Esta posibilidad surge en el marco del artículo 76 de la Ley 2381 de 2024, norma que hace parte de la reforma pensional aprobada por el Congreso de la República de Colombia y que actualmente está bajo revisión de la Corte Constitucional.

Según la Contraloría, existe preocupación porque los recursos del ahorro pensional puedan terminar utilizándose como gasto corriente. El análisis advierte que, de concretarse el traslado total a Colpensiones, dineros destinados al ahorro de largo plazo podrían emplearse para financiar el pago inmediato de mesadas.

Con corte a febrero, 119.496 personas se han trasladado del RAIS al RPM, con recursos cercanos a $24,7 billones. De ese total, 18.507 ya cuentan con derecho a pensión con ahorros estimados en $5,1 billones, mientras que 100.989 aún no lo han adquirido y aportan aproximadamente $686.642 millones anuales.

Aunque el proyecto se sustenta en el artículo 76 de la Ley 2381, la misma disposición establece que los recursos de las cuentas individuales deben seguir siendo administrados por los fondos hasta que se consolide el derecho pensional. Por ello, la Contraloría considera que no sería jurídicamente viable ordenar el traslado total de los recursos, dado que la mayoría de los afiliados aún no cumple los requisitos para pensionarse.

En el caso de las 18.507 personas que ya tienen derecho a pensión, las AFP han señalado dificultades para trasladar los recursos. Esto se debe a lo dispuesto en el Decreto 1225 de 2024, que indica que los dineros deben permanecer en las AFP mientras no entre en funcionamiento el Fondo de Ahorro del Pilar Contributivo.

Dado que dicho fondo aún no está operativo, tampoco existiría un mecanismo institucional para recibir esos recursos, lo que, en la práctica, impediría aplicar lo planteado en el borrador del decreto del Ministerio.

En ese contexto, la Contraloría concluye que la implementación del proyecto resulta inviable bajo la normativa vigente, especialmente por lo dispuesto en la Ley 2381 de 2024 y su decreto reglamentario.

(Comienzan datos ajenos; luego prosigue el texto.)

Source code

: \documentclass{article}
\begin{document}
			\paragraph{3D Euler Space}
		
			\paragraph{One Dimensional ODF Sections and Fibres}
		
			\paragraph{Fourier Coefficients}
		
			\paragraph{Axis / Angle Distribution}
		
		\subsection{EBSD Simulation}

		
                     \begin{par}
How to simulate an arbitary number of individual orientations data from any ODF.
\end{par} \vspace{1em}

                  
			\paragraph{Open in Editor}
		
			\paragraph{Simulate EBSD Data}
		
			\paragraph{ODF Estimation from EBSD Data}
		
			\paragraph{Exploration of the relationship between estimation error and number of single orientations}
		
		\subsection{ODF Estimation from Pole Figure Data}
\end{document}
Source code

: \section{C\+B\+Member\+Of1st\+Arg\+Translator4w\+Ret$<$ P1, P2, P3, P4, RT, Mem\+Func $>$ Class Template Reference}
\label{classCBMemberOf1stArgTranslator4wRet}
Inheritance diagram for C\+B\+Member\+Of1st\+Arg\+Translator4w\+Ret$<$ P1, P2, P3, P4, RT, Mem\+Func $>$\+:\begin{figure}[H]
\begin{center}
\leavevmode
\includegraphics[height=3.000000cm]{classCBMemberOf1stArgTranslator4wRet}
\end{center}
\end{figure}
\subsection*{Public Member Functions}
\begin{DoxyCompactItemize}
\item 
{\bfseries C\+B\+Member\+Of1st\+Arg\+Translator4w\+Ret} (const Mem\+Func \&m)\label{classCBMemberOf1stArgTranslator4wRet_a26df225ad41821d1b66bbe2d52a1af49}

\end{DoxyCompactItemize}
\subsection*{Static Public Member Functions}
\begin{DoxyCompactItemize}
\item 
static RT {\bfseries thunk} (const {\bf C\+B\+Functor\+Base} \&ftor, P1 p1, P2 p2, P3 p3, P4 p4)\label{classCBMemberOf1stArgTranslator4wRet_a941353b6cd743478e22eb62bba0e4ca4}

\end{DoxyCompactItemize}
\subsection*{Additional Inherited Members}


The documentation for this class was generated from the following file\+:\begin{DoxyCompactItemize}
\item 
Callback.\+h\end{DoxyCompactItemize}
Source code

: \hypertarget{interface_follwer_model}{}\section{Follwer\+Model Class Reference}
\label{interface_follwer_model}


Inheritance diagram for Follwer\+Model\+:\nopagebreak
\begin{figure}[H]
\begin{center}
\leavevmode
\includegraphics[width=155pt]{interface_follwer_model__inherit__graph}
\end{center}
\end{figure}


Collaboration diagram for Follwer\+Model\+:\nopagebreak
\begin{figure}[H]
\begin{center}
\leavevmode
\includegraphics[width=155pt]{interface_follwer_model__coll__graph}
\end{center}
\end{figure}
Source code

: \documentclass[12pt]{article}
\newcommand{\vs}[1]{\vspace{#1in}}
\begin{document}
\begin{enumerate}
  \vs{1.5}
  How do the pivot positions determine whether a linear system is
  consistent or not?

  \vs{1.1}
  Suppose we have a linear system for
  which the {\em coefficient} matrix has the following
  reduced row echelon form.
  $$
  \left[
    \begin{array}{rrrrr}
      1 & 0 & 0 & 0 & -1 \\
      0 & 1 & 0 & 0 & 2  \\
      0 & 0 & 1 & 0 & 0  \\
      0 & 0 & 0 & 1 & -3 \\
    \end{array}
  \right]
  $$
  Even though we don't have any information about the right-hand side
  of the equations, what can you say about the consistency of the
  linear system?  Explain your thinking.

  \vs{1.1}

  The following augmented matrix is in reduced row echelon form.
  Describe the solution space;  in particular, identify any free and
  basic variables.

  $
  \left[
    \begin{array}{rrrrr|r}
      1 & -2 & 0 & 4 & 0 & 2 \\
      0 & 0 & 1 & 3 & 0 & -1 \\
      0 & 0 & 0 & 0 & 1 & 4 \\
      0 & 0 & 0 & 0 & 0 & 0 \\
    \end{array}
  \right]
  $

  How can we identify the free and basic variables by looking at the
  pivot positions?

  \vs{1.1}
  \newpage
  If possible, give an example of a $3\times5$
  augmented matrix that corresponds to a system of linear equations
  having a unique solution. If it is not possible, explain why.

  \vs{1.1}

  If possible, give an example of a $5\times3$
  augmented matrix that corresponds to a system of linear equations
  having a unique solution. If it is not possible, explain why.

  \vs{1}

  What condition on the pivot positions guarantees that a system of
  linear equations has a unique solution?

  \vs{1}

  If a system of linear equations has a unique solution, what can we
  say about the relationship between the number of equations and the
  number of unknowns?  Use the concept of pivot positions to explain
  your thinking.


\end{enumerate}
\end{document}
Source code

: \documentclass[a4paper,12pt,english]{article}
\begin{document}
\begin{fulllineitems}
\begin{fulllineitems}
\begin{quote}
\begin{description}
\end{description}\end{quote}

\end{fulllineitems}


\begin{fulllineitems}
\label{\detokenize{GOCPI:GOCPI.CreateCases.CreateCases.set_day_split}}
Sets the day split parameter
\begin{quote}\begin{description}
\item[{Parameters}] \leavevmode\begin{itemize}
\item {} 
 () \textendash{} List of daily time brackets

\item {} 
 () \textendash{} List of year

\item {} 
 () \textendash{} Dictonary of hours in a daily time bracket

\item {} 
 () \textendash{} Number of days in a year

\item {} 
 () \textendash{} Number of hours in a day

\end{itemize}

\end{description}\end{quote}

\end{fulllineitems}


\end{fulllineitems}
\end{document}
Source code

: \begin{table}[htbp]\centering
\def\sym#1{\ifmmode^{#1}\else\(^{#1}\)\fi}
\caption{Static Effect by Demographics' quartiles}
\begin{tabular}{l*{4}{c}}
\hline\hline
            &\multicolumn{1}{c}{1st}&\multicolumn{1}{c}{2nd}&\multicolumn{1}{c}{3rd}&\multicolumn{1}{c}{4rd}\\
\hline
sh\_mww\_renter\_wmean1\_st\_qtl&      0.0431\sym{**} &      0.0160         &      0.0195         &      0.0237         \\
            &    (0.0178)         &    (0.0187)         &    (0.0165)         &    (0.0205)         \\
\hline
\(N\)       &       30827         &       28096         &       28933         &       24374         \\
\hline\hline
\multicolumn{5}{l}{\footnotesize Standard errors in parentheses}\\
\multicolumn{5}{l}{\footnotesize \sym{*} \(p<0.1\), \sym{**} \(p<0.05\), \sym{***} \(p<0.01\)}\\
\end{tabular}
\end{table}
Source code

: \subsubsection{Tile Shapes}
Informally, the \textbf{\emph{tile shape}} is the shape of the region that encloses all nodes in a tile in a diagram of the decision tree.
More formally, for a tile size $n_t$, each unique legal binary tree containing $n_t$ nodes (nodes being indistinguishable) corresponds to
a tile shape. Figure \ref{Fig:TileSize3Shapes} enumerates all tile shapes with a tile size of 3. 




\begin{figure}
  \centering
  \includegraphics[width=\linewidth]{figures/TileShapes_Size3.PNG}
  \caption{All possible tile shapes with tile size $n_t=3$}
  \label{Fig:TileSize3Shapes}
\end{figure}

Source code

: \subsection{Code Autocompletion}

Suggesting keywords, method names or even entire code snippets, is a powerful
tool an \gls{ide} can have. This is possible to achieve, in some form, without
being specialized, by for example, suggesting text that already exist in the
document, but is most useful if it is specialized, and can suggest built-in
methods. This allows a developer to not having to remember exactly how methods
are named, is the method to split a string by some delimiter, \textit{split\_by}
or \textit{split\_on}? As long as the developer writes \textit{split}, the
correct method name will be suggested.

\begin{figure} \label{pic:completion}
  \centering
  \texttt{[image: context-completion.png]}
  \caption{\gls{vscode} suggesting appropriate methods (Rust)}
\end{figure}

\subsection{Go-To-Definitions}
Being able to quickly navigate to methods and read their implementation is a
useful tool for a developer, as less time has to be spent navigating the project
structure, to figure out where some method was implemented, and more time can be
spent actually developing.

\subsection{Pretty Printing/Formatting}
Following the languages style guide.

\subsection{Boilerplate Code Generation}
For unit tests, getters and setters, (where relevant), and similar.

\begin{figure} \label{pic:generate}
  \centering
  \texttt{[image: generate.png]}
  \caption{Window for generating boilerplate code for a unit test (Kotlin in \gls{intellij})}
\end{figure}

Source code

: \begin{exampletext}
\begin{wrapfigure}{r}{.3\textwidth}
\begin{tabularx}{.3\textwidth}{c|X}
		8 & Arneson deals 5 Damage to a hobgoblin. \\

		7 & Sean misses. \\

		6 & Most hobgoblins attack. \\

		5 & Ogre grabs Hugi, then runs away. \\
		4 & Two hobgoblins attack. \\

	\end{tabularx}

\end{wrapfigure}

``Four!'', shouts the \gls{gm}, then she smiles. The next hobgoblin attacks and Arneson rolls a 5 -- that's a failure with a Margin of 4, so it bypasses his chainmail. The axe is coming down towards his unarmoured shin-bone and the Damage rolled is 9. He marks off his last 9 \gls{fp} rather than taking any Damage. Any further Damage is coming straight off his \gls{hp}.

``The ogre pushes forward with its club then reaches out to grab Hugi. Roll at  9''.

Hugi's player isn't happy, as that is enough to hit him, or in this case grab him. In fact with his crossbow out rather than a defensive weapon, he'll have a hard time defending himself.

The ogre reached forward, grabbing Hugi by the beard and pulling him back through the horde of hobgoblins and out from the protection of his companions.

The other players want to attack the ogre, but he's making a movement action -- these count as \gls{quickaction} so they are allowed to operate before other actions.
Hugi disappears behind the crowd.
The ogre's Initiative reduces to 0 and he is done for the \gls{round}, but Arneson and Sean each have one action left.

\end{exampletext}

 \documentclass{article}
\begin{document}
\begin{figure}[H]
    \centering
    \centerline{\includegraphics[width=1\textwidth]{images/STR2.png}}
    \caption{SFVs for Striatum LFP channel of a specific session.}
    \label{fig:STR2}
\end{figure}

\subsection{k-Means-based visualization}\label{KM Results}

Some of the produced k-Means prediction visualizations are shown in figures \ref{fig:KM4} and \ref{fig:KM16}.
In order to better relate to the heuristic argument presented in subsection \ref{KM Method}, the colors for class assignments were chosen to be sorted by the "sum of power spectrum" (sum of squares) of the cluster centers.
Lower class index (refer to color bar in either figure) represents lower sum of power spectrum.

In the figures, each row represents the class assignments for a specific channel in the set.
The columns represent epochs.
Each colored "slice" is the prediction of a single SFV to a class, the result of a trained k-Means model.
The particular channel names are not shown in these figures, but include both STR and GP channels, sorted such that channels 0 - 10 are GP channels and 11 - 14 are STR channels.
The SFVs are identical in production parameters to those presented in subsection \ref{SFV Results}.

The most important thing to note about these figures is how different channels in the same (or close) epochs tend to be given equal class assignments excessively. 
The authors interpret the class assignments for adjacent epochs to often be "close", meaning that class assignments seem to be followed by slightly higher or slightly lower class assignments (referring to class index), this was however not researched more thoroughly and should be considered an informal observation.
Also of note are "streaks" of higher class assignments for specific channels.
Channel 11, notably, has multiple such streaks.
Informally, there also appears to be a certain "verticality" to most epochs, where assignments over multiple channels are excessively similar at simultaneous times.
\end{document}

Además, recuerda que la reforma pensional se encuentra actualmente suspendida y en revisión constitucional.

Personas afiliadas a Colpensiones por región | Foto: El País

En caso de que la Corte Constitucional declare exequible la ley, los recursos ahorrados deberían dirigirse al Fondo de Ahorro del Pilar Contributivo, que sería administrado por el Banco de la República, y no a Colpensiones para el pago de mesadas.

Finalmente, el ente de control advierte que este escenario podría incrementar el pasivo pensional del Estado, al cambiar sostenibilidad de largo plazo por alivios fiscales inmediatos, trasladando cargas a futuras generaciones. “En otras palabras, la obligación del Estado se mantiene, pero con menor ahorro disponible para financiarla”, concluye.